For my 30 day self challenge in September I have resolved to look at Facebook for no longer than three minutes per day. I basically see what the blood relatives are up to, wish my the appropriate friends a happy birthday, and then I shut down my Facebook connection. And I do this from my computer, no mobile devices allowed. I still want to get rid of Facebook completely by the end of the year, but so many of my family and friends rely on the platform as their only interaction method I feel like I’m missing out on important milestones in their lives. I really miss the days of when folks maintained blog like this one right here, but those days are apparently long gone. I am grateful for those continuing to do this old fashioned blog thing.

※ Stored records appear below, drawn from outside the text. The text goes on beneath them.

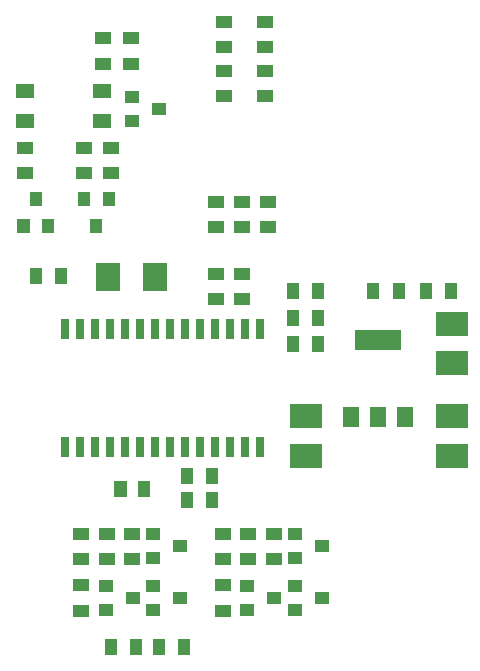
<source format=gbr>
G04 This is an RS-274x file exported by *
G04 gerbv version 2.6A *
G04 More information is available about gerbv at *
G04 http://gerbv.geda-project.org/ *
G04 --End of header info--*
%MOIN*%
%FSLAX34Y34*%
%IPPOS*%
G04 --Define apertures--*
%ADD10R,0.0276X0.0709*%
%ADD11R,0.0551X0.0669*%
%ADD12R,0.1575X0.0669*%
%ADD13R,0.0433X0.0551*%
%ADD14R,0.1102X0.0787*%
%ADD15R,0.0394X0.0551*%
%ADD16R,0.0551X0.0394*%
%ADD17R,0.0787X0.0945*%
%ADD18R,0.0480X0.0402*%
%ADD19R,0.0402X0.0480*%
%ADD20R,0.0630X0.0472*%
G04 --Start main section--*
G54D10*
G01X0004328Y-017321D03*
G01X0004828Y-017321D03*
G01X0005328Y-017321D03*
G01X0005828Y-017321D03*
G01X0006328Y-017321D03*
G01X0006828Y-017321D03*
G01X0007328Y-017321D03*
G01X0007828Y-017321D03*
G01X0008328Y-017321D03*
G01X0008828Y-017321D03*
G01X0004328Y-013385D03*
G01X0004828Y-013385D03*
G01X0005328Y-013385D03*
G01X0005828Y-013385D03*
G01X0006328Y-013385D03*
G01X0006828Y-013385D03*
G01X0007328Y-013385D03*
G01X0007828Y-013385D03*
G01X0008328Y-013385D03*
G01X0008828Y-013385D03*
G01X0002328Y-017321D03*
G01X0002828Y-017321D03*
G01X0003328Y-017321D03*
G01X0003828Y-017321D03*
G01X0002328Y-013385D03*
G01X0002828Y-013385D03*
G01X0003328Y-013385D03*
G01X0003828Y-013385D03*
G54D11*
G01X0011875Y-016324D03*
G01X0012780Y-016324D03*
G01X0013686Y-016324D03*
G54D12*
G01X0012780Y-013765D03*
G36*
G01X0003974Y-018456D02*
G01X0004407Y-018455D01*
G01X0004407Y-019007D01*
G01X0003974Y-019007D01*
G01X0003974Y-018456D01*
G37*
G54D13*
G01X0004979Y-018731D03*
G54D14*
G01X0010371Y-016316D03*
G01X0010371Y-017637D03*
G54D15*
G01X0010773Y-013899D03*
G01X0009922Y-013899D03*
G01X0010773Y-013024D03*
G01X0009922Y-013024D03*
G01X0010773Y-012149D03*
G01X0009922Y-012149D03*
G54D16*
G01X0008240Y-012414D03*
G01X0008240Y-011563D03*
G01X0007365Y-012414D03*
G01X0007365Y-011563D03*
G54D14*
G01X0015246Y-016316D03*
G01X0015246Y-017637D03*
G54D17*
G01X0003781Y-011656D03*
G01X0005344Y-011656D03*
G54D18*
G01X0010905Y-022353D03*
G01X0010003Y-022754D03*
G01X0010003Y-021951D03*
G01X0010904Y-020633D03*
G01X0010003Y-020232D03*
G01X0010003Y-021035D03*
G01X0009311Y-022352D03*
G01X0008409Y-021951D03*
G01X0008409Y-022754D03*
G54D16*
G01X0008448Y-021075D03*
G01X0008448Y-020224D03*
G01X0009292Y-021075D03*
G01X0009292Y-020224D03*
G01X0007605Y-021075D03*
G01X0007605Y-020224D03*
G36*
G01X0003184Y-009725D02*
G01X0003586Y-009725D01*
G01X0003586Y-010205D01*
G01X0003184Y-010205D01*
G01X0003184Y-009725D01*
G37*
G54D19*
G01X0002984Y-009063D03*
G01X0003787Y-009063D03*
G01X0001354Y-009063D03*
G36*
G01X0000752Y-009725D02*
G01X0001153Y-009725D01*
G01X0001153Y-010205D01*
G01X0000752Y-010205D01*
G01X0000752Y-009725D01*
G37*
G36*
G01X0001555Y-009725D02*
G01X0001956Y-009725D01*
G01X0001956Y-010205D01*
G01X0001555Y-010205D01*
G01X0001555Y-009725D01*
G37*
G54D20*
G01X0003562Y-006453D03*
G01X0003562Y-005453D03*
G01X0000999Y-005453D03*
G01X0000999Y-006453D03*
G54D18*
G01X0005469Y-006064D03*
G01X0004568Y-005662D03*
G01X0004568Y-006465D03*
G54D16*
G01X0004526Y-004554D03*
G01X0004526Y-003703D03*
G01X0000995Y-008211D03*
G01X0000995Y-007360D03*
G01X0002964Y-008211D03*
G01X0002964Y-007360D03*
G01X0003870Y-008211D03*
G01X0003870Y-007360D03*
G01X0007605Y-022793D03*
G01X0007605Y-021942D03*
G54D18*
G01X0006186Y-022353D03*
G01X0005284Y-022754D03*
G01X0005284Y-021951D03*
G01X0006186Y-020633D03*
G01X0005284Y-020232D03*
G01X0005284Y-021035D03*
G01X0004592Y-022352D03*
G01X0003690Y-021951D03*
G01X0003690Y-022754D03*
G54D16*
G01X0003730Y-021075D03*
G01X0003730Y-020224D03*
G01X0004573Y-021075D03*
G01X0004573Y-020224D03*
G01X0002886Y-021075D03*
G01X0002886Y-020224D03*
G01X0002886Y-022793D03*
G01X0002886Y-021942D03*
G54D15*
G01X0007241Y-018305D03*
G01X0006390Y-018305D03*
G01X0007241Y-019117D03*
G01X0006390Y-019117D03*
G54D14*
G01X0015246Y-013222D03*
G01X0015246Y-014543D03*
G54D15*
G01X0013460Y-012149D03*
G01X0012609Y-012149D03*
G01X0015210Y-012149D03*
G01X0014359Y-012149D03*
G54D16*
G01X0009105Y-010012D03*
G01X0009105Y-009161D03*
G01X0008230Y-010012D03*
G01X0008230Y-009161D03*
G01X0009011Y-005637D03*
G01X0009011Y-004786D03*
G01X0007636Y-005637D03*
G01X0007636Y-004786D03*
G01X0003589Y-004554D03*
G01X0003589Y-003703D03*
G01X0007367Y-010012D03*
G01X0007367Y-009161D03*
G54D15*
G01X0004710Y-023992D03*
G01X0003859Y-023992D03*
G01X0006304Y-023992D03*
G01X0005453Y-023992D03*
G54D16*
G01X0009011Y-004012D03*
G01X0009011Y-003161D03*
G01X0007636Y-004012D03*
G01X0007636Y-003161D03*
G54D15*
G01X0002210Y-011649D03*
G01X0001359Y-011649D03*
M02*

</source>
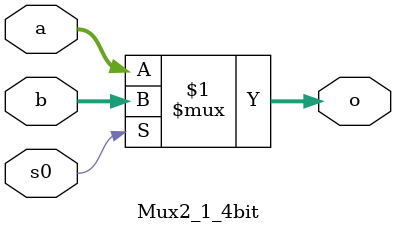
<source format=v>
`timescale 1ns / 1ps
module Mux2_1_4bit(
    input [3:0] a,
    input [3:0] b,
    input s0,
    output [3:0] o
    );

	 assign o = s0 ? b : a;
	 
endmodule

</source>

Twitter is a little trickier for me. I use Twitter as a way to stay in touch with those I share a common interest, namely aviation, tech, and Star Trek. I’ve tried using a third party Twitter application like Tweetbot or Twitterrific but there’s two issues with these apps; like Twitter, they encourage infinite scrolling and Twitter has neutered their third party API to the point that you can barely glean what’s going on in the twitterverse if you’re not using the official application. My primary use of Twitter, aside from my dorky interactions with others, is to see breaking news and use that information as a catalyst to look elsewhere for more reliable sources. It kills me that users think anything of actual news comes across Twitter or Facebook. These streams may provide a hint as to what’s happening in the world, but it’s up to us to find a reliable source to confirm what we’re seeing on the streams as we’re doomscrolling through the latest round of woes.
As I mentioned earlier, I’m working on improving myself through some professional and other motivational newsletters and other mailings. These things inspire me. They’re not recipes, they’re seeds of ideas that we nurture to grow in ways we want them to grow.
I need to focus more on this and less of the doomscrolling through the “Outrage Industrial Complex”.